Mary Elizabeth Bouligny Levey | |
Birth Name: | Mary Elizabeth Parker |
Birth Date: | 1839 |
Birth Place: | Washington, D.C. |
Death Date: | (age 68) |
Death Place: | Richmond, Surrey, England |
Occupation: | Writer |
Genre: | Memoir |
Children: | 2 |
Spouse: |
Mary Elizabeth Bouligny Levey (Parker; 1839 – October 10, 1908) was a Washington socialite and author.
Mary Elizabeth Parker was born in Washington, D.C., to a prominent local merchant, George Parker, and his wife, Ann Cover.[1]
On May 1, 1860, when she was about 21, Parker married John Edward Bouligny, a recently elected congressman from Louisiana, in what The Washington Star called "perhaps the most brilliant wedding that has ever taken place in the Federal metropolis."[2] The event was attended by President James Buchanan, several cabinet secretaries, and numerous members of Congress. Years later, the wedding was misidentified as where Buchanan learned of South Carolina's secession; however, that did not happen until December 1860.[3]
Bouligny was the only member of the Louisiana congressional delegation who refused to resign his seat when the state seceded, so the couple mostly remained in Washington during the Civil War, living at her father's home. In May 1864, Bouligny died at the Parker family home. After Bouligny's death, she remained active in social and political circles in Washington,[4] including raising funds for the completion of the Washington Monument.[5]
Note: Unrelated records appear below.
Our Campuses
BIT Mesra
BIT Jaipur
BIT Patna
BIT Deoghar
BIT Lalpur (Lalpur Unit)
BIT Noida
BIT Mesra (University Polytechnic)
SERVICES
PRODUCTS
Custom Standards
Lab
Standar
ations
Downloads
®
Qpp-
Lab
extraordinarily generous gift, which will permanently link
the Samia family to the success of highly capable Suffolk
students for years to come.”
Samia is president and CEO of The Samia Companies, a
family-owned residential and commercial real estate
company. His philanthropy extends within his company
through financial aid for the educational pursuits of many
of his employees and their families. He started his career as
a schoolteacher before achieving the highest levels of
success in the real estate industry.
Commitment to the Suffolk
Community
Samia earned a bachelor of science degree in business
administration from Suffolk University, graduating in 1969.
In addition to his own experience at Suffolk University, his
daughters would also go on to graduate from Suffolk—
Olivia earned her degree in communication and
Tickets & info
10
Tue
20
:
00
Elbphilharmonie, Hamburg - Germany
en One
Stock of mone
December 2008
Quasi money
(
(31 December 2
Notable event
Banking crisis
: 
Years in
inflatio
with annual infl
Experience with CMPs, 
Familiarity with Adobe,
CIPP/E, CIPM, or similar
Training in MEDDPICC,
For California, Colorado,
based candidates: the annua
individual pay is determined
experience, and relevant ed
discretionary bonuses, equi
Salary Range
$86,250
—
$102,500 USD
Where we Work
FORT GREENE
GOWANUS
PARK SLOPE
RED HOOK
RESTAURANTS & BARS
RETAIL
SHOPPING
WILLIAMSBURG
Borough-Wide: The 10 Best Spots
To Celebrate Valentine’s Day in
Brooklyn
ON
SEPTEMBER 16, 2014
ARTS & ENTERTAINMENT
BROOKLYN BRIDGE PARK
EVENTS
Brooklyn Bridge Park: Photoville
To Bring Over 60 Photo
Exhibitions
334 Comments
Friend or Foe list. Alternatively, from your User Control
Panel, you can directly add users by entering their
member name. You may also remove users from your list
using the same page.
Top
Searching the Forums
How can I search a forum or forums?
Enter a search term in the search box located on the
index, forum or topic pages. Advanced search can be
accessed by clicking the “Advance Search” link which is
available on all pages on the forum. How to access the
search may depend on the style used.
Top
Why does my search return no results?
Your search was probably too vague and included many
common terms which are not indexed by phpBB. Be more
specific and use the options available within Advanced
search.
In 1877, she married Australian politician and journalist George Collins Levey, travelling with him back to Australia and his familial home in England. Levey had been in the United States, representing Australia at the 1876 Centennial Exposition in Philadelphia, when he and Mary Elizabeth met. They spent their first year of marriage apart when Mary Elizabeth returned to Washington after the death of her mother, but Levey had to continue on to Australia.[6]
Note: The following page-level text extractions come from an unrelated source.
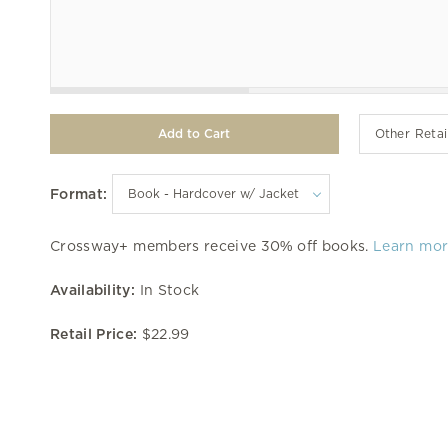
Other Retai
Format:
Crossway+ members receive 30% off books.
Learn mo
Availability:
In Stock
Retail Price:
$22.99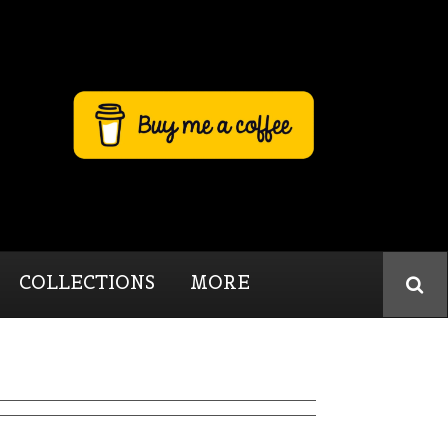
COLLECTIONS
MORE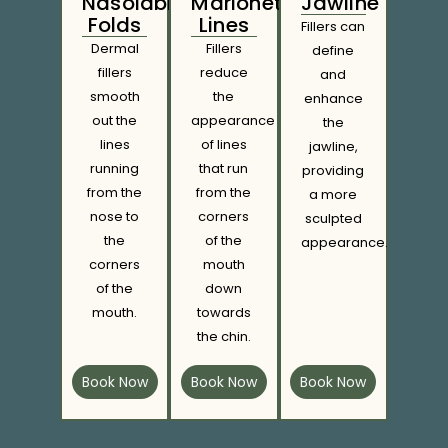
Nasolabial
Marionette
Jawline
Folds
Lines
Fillers can
Dermal
Fillers
define
fillers
reduce
and
smooth
the
enhance
out the
appearance
the
lines
of lines
jawline,
running
that run
providing
from the
from the
a more
nose to
corners
sculpted
the
of the
appearance.
corners
mouth
of the
down
mouth.
towards
the chin.
Book Now
Book Now
Book Now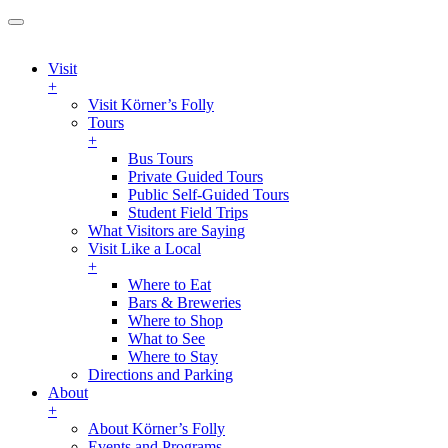
Visit
+
Visit Körner’s Folly
Tours
+
Bus Tours
Private Guided Tours
Public Self-Guided Tours
Student Field Trips
What Visitors are Saying
Visit Like a Local
+
Where to Eat
Bars & Breweries
Where to Shop
What to See
Where to Stay
Directions and Parking
About
+
About Körner’s Folly
Events and Programs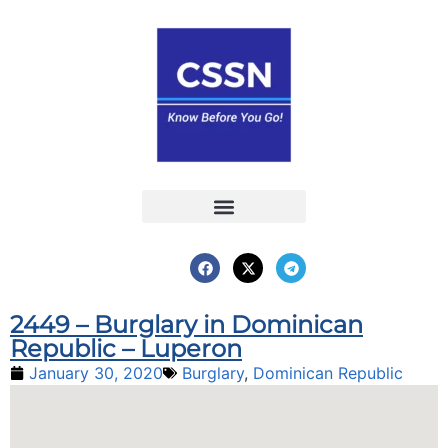
Report an Incident
Interactive Map
Interactive Piracy Map
Annual Reports
2449 – Burglary in Dominican
Republic – Luperon
January 30, 2020
Burglary
,
Dominican Republic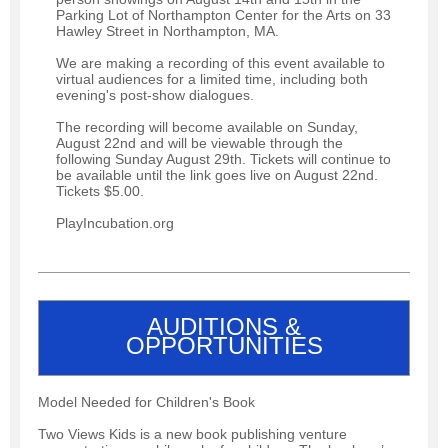
Parking Lot of Northampton Center for the Arts on 33
Hawley Street in Northampton, MA.
We are making a recording of this event available to
virtual audiences for a limited time, including both
evening's post-show dialogues.
The recording will become available on Sunday,
August 22nd and will be viewable through the
following Sunday August 29th. Tickets will continue to
be available until the link goes live on August 22nd.
Tickets $5.00.
PlayIncubation.org
AUDITIONS &
OPPORTUNITIES
Model Needed for Children's Book
Two Views Kids is a new book publishing venture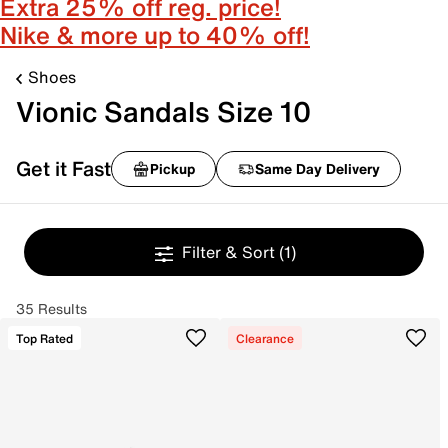
Extra 25% off reg. price!
Nike & more up to 40% off!
Shoes
Vionic Sandals Size 10
Get it Fast
Pickup
Same Day Delivery
Filter & Sort
(1)
35 Results
Top Rated
Clearance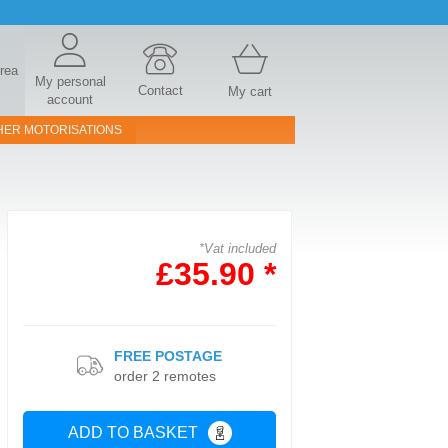
area
My personal
Contact
My cart
account
HER MOTORISATIONS
*Vat included
£35.90 *
FREE POSTAGE
order 2 remotes
ADD TO BASKET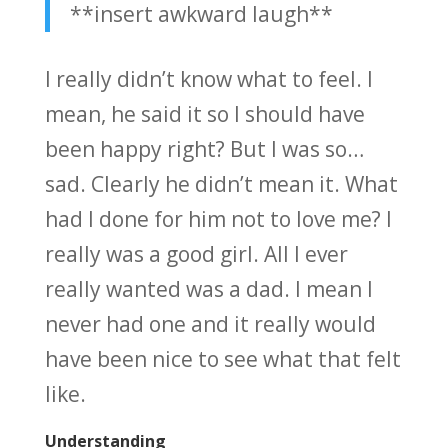
**insert awkward laugh**
I really didn’t know what to feel. I
mean, he said it so I should have
been happy right? But I was so…
sad. Clearly he didn’t mean it. What
had I done for him not to love me? I
really was a good girl. All I ever
really wanted was a dad. I mean I
never had one and it really would
have been nice to see what that felt
like.
Understanding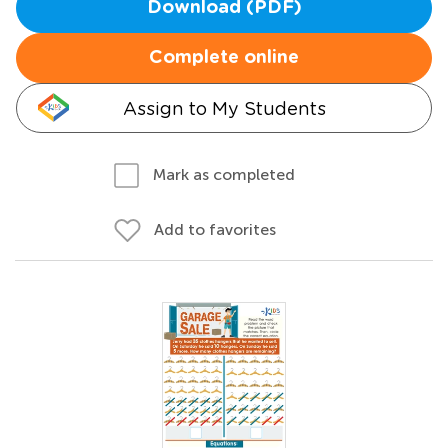
Download (PDF)
Complete online
Assign to My Students
Mark as completed
Add to favorites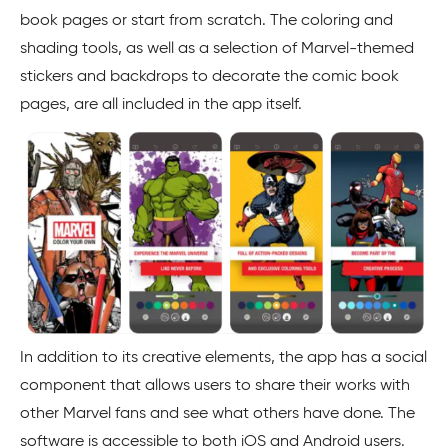
book pages or start from scratch. The coloring and
shading tools, as well as a selection of Marvel-themed
stickers and backdrops to decorate the comic book
pages, are all included in the app itself.
In addition to its creative elements, the app has a social
component that allows users to share their works with
other Marvel fans and see what others have done. The
software is accessible to both iOS and Android users.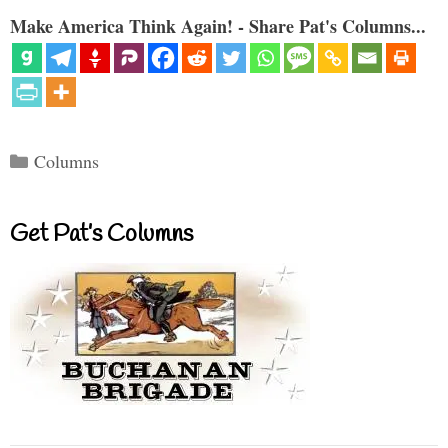
Make America Think Again! - Share Pat's Columns...
Categories
Columns
Get Pat’s Columns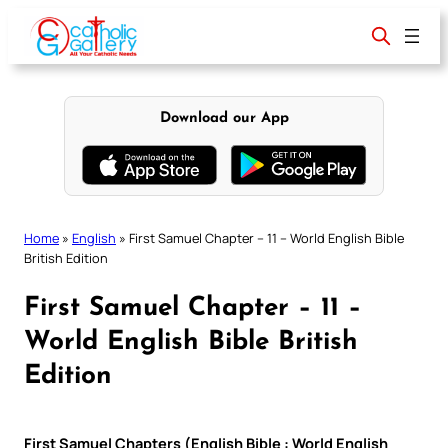
Skip
to
content
Download our App
Home
»
English
»
First Samuel Chapter – 11 – World English Bible
British Edition
First Samuel Chapter – 11 –
World English Bible British
Edition
First Samuel Chapters (English Bible : World English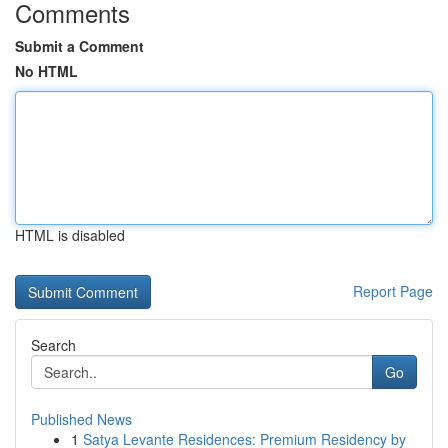
Comments
Submit a Comment
No HTML
HTML is disabled
Report Page
Search
Go
Published News
1
Satya Levante Residences: Premium Residency by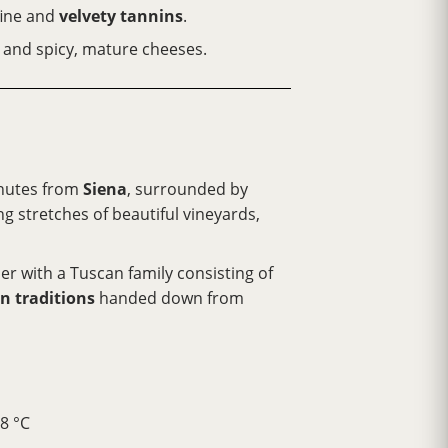
fine and
velvety tannins
.
és and spicy, mature cheeses.
inutes from
Siena
, surrounded by
ng stretches of beautiful vineyards,
ther with a Tuscan family consisting of
n traditions
handed down from
8 °C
In 1867, she sailed from Boston to Europe, travelling through France, Belgium, Holland, and England, before returning to the U.S. the following summer. Her letters and diaries from the trip later became the basis for her first book Bubbles and Ballast, which was subtitled "being a description of life in Paris during the brilliant days of the empire; a tour through Belgium and Holland, and a sojourn in London. By a Lady." and published in 1871.[7]
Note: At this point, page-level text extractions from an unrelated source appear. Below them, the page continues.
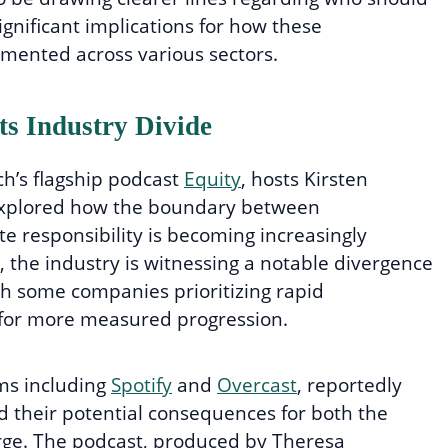
ignificant implications for how these
emented across various sectors.
ts Industry Divide
h’s flagship podcast
Equity
, hosts Kirsten
explored how the boundary between
e responsibility is becoming increasingly
n, the industry is witnessing a notable divergence
h some companies prioritizing rapid
for more measured progression.
rms including
Spotify
and
Overcast
, reportedly
d their potential consequences for both the
arge. The podcast, produced by Theresa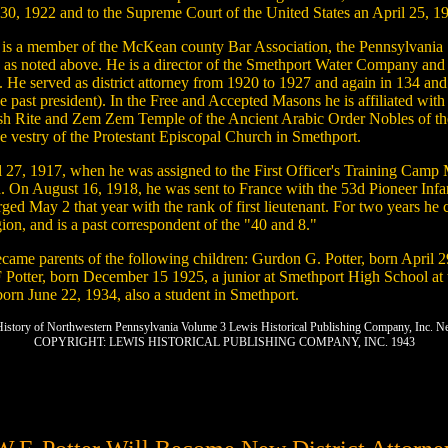
30, 1922 and to the Supreme Court of the United States an April 25, 1
tter is a member of the McKean county Bar Association, the Pennsylvania
cer, as noted above. He is a director of the Smethport Water Company a
arty. He served as district attorney from 1920 to 1927 and again in 134 
 past president). In the Free and Accepted Masons he is affiliated with
h Rite and Zem Zem Temple of the Ancient Arabic Order Nobles of the 
he vestry of the Protestant Episcopal Church in Smethport.
ril 27, 1917, when he was assigned to the First Officer's Training Ca
ugust 16, 1918, he was sent to France with the 53d Pioneer Infantry
ged May 2 that year with the rank of first lieutenant. For two years h
on, and is a past correspondent of the "40 and 8."
ecame parents of the following children: Gurdon G. Potter, born April 
Potter, born December 15 1925, a junior at Smethport High School at t
 born June 22, 1934, also a student in Smethport.
 History of Northwestern Pennsylvania Volume 3 Lewis Historical Publishing Company, Inc. 
COPYRIGHT: LEWIS HISTORICAL PUBLISHING COMPANY, INC. 1943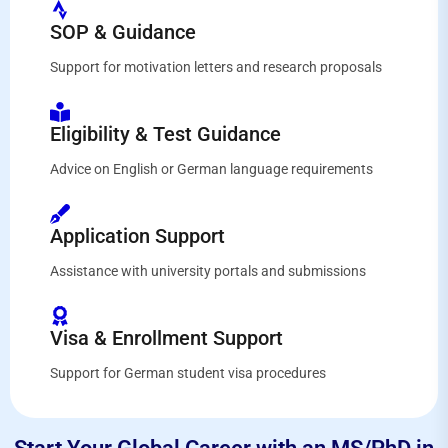
SOP & Guidance
Support for motivation letters and research proposals
Eligibility & Test Guidance
Advice on English or German language requirements
Application Support
Assistance with university portals and submissions
Visa & Enrollment Support
Support for German student visa procedures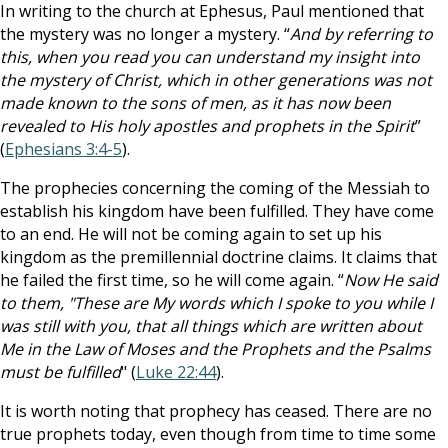
In writing to the church at Ephesus, Paul mentioned that
the mystery was no longer a mystery. “
And by referring to
this, when you read you can understand my insight into
the mystery of Christ, which in other generations was not
made known to the sons of men, as it has now been
revealed to His holy apostles and prophets in the Spirit
”
(
Ephesians 3:4-5
).
The prophecies concerning the coming of the Messiah to
establish his kingdom have been fulfilled. They have come
to an end. He will not be coming again to set up his
kingdom as the premillennial doctrine claims. It claims that
he failed the first time, so he will come again. “
Now He said
to them, "These are My words which I spoke to you while I
was still with you, that all things which are written about
Me in the Law of Moses and the Prophets and the Psalms
must be fulfilled
" (
Luke 22:44
).
It is worth noting that prophecy has ceased. There are no
true prophets today, even though from time to time some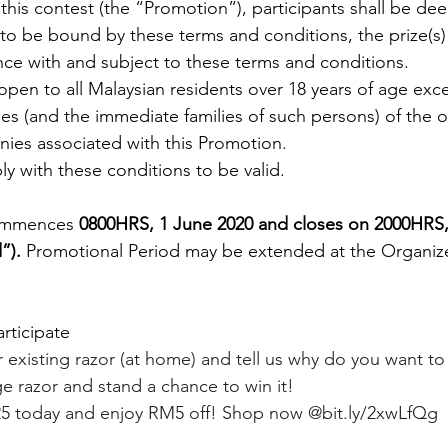
n this contest (the “Promotion”), participants shall be d
o be bound by these terms and conditions, the prize(s) 
ce with and subject to these terms and conditions.
open to all Malaysian residents over 18 years of age exce
s (and the immediate families of such persons) of the or
ies associated with this Promotion. 
y with these conditions to be valid. 
ommences 
0800HRS, 1 June 2020 and closes on 2000HRS,
”). 
Promotional Period may be extended at the Organizer
rticipate
existing razor (at home) and tell us why do you want to t
 razor and stand a chance to win it!
5 today and enjoy RM5 off! Shop now @bit.ly/2xwLfQg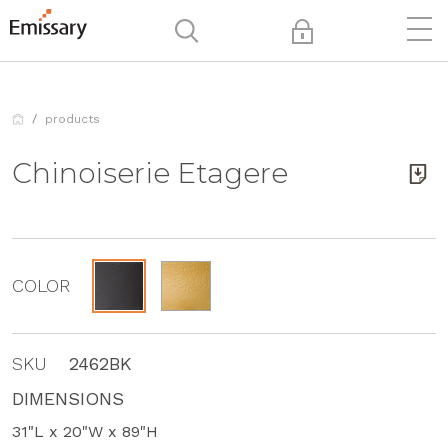
products
Chinoiserie Etagere
COLOR
SKU
2462BK
DIMENSIONS
31"L x 20"W x 89"H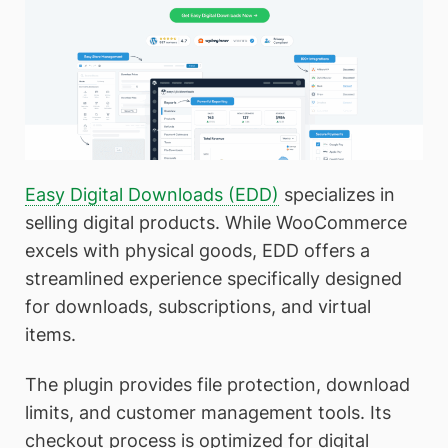
Easy Digital Downloads (EDD)
specializes in
selling digital products. While WooCommerce
excels with physical goods, EDD offers a
streamlined experience specifically designed
for downloads, subscriptions, and virtual
items.
The plugin provides file protection, download
limits, and customer management tools. Its
checkout process is optimized for digital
She later published A Tribute to W. W. Corcoran, of Washington City in 1874, lionizing philanthropist and art collector William Wilson Corcoran and detailing the collection of his recently opened Gallery of Art.[8]
In 1867, as part of settling a long-standing property dispute, the 39th Congress passed an act, awarding one-sixth of the land granted to Jean Antoine Bernard d'Autrive in 1765 to the heirs of John Edward Bouligny — his widow Mary Elizabeth and their two daughters — in recognition of his loyalty to the Union.[9] Similar measures had passed one house of Congress previously, but this was the first time both houses approved it. As the land was already deeded to others, the Bouligny heirs were entitled to claim of public lands elsewhere in the country at a price of $1.25 per acre. The following year, the 40th Congress passed a joint resolution suspending the act. In 1888, the remarried Mary Elizabeth sought to claim the promised land, but her petition was rejected by the Department of the Interior, a decision affirmed a year later by the Supreme Court.[10]
During the 1876 presidential election, the Democratic Party noted that Republican candidate Rutherford B. Hayes's only speech before the House as a member of Congress was in support of revoking the act.[11]
Mary Elizabeth and John Edward Bouligny had two daughters, Corrine and Felicie.[12] Felicie's daughter, Odette Le Fontenay, was a French opera singer in the 20th century.[13]